What is expected: Return a copy of every line in the data below that contains "lung".

Dataset section:
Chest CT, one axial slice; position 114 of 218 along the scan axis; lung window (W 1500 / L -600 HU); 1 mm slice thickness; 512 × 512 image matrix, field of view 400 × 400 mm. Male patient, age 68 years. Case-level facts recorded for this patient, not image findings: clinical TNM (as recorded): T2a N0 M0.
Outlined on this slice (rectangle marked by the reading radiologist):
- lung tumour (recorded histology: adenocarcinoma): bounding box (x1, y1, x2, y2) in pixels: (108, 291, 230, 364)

Answer box:
Chest CT, one axial slice; position 114 of 218 along the scan axis; lung window (W 1500 / L -600 HU); 1 mm slice thickness; 512 × 512 image matrix, field of view 400 × 400 mm. Male patient, age 68 years. Case-level facts recorded for this patient, not image findings: clinical TNM (as recorded): T2a N0 M0.
- lung tumour (recorded histology: adenocarcinoma): bounding box (x1, y1, x2, y2) in pixels: (108, 291, 230, 364)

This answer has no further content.